Kedua emiten tersebut memiliki leverage tinggi terhadap harga komoditas, ditambah dengan margin operasional yang pulih lebih cepat akibat struktur biaya tambang yang stabil.
ADRO juga didukung narasi transformasi energi baru terbarukan (EBT) yang kuat melalui proyek pembangkit hidro 1,3 gigawatt (GW), pembangkit surya 0,4 GW, dan ekspor listrik ke Singapura yang memberikan valuasi premium, jelas Abida, Senin (29/6/2026).
Prospek positif pada semester II-2026 diprediksi berlanjut seiring wacana kenaikan harga Domestic Market Obligation (DMO) dan relaksasi Rencana Kerja dan Anggaran Biaya (RKAB).
Meski demikian, Senior Market Analyst Mirae Asset Sekuritas, Nafan Aji Gusta, mengingatkan adanya risiko dari volatilitas kurs rupiah yang dapat memengaruhi beban operasional perusahaan.

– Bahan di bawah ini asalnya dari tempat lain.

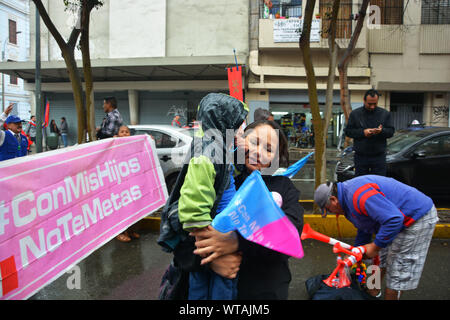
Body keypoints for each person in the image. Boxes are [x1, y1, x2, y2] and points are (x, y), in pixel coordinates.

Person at [190, 120, 304, 300]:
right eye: (254, 142)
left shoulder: (284, 187)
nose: (259, 152)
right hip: (221, 290)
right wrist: (212, 263)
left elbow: (290, 235)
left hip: (267, 290)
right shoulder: (222, 183)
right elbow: (189, 238)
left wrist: (236, 242)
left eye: (268, 149)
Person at [158, 93, 248, 300]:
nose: (240, 130)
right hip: (211, 233)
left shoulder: (220, 149)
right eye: (238, 124)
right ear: (222, 121)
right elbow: (192, 205)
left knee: (214, 283)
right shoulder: (207, 155)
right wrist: (206, 242)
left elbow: (228, 176)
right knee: (211, 285)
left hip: (217, 230)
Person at [313, 175, 439, 300]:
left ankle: (391, 296)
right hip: (393, 219)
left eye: (329, 210)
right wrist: (357, 252)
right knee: (379, 259)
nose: (333, 213)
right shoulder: (346, 201)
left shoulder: (359, 195)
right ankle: (373, 292)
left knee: (397, 271)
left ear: (334, 199)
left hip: (416, 217)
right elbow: (364, 226)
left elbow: (394, 219)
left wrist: (375, 246)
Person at [344, 89, 394, 177]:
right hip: (361, 156)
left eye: (375, 104)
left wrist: (381, 131)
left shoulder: (385, 114)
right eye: (369, 104)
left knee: (379, 182)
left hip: (379, 156)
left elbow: (391, 132)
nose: (372, 107)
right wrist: (363, 132)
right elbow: (348, 132)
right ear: (364, 101)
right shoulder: (355, 114)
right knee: (361, 183)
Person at [114, 125, 141, 242]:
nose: (124, 134)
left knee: (132, 207)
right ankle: (119, 233)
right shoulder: (113, 146)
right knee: (121, 208)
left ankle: (130, 230)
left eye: (127, 132)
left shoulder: (133, 146)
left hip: (131, 182)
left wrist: (148, 139)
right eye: (122, 132)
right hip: (119, 183)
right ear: (118, 134)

Selain itu, peningkatan rasio pengupasan lahan atau stripping ratio berpotensi menaikkan biaya produksi di tengah ketidakpastian kebijakan pungutan ekspor.
Nafan menilai AADI memiliki posisi paling unggul karena telah menjadi kendaraan utama yang mengonsolidasikan seluruh bisnis batubara Grup Alamtri pasca restrukturisasi internal.

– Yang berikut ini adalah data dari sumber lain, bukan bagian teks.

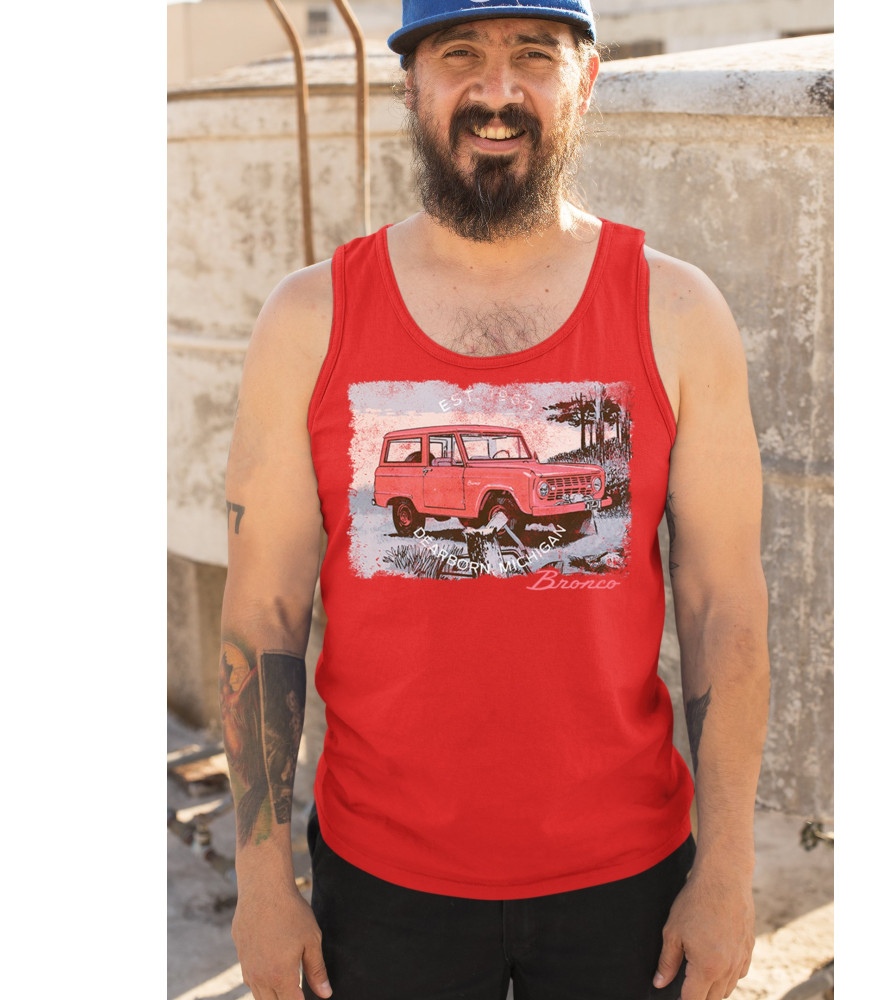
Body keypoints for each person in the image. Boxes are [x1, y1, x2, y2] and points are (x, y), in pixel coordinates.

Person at [219, 0, 770, 997]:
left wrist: (727, 870)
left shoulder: (677, 310)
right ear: (412, 84)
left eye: (533, 55)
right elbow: (263, 613)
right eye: (460, 53)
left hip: (629, 878)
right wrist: (261, 883)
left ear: (586, 79)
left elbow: (723, 605)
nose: (497, 90)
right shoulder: (308, 319)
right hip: (381, 883)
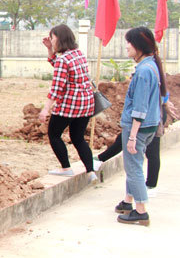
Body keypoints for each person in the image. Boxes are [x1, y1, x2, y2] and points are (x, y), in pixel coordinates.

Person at [115, 27, 165, 226]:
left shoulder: (144, 71)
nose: (126, 46)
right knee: (133, 164)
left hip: (139, 127)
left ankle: (141, 210)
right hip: (150, 125)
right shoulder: (151, 66)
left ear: (139, 46)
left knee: (133, 167)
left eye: (129, 42)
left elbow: (140, 106)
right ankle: (128, 201)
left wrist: (133, 136)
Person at [39, 24, 96, 181]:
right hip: (86, 103)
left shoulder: (63, 59)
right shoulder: (78, 54)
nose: (51, 40)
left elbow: (56, 88)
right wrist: (50, 49)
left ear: (59, 38)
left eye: (52, 38)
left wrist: (45, 109)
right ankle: (90, 171)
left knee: (54, 134)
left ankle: (66, 167)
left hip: (70, 104)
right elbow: (57, 63)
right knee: (78, 138)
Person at [95, 97, 177, 197]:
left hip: (149, 113)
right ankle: (100, 159)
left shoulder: (145, 80)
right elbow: (162, 90)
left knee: (151, 150)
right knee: (124, 138)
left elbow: (144, 96)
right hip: (153, 111)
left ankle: (151, 186)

Rencana aksi korporasi strategis dan dukungan ekosistem Grup Alamtri memberikan bantalan likuiditas yang kuat bagi AADI, terang Nafan, Senin (29/6/2026).
Nafan merekomendasikan add untuk saham AADI dengan target harga di level Rp 9.475 per saham.
Secara teknikal, saham AADI dapat dipertimbangkan investor dengan target jangka pendek hingga menengah menuju area Rp 9.450 per saham dengan potensi penguatan lebih lanjut ke kisaran Rp 12.000 hingga Rp 12.500 per saham.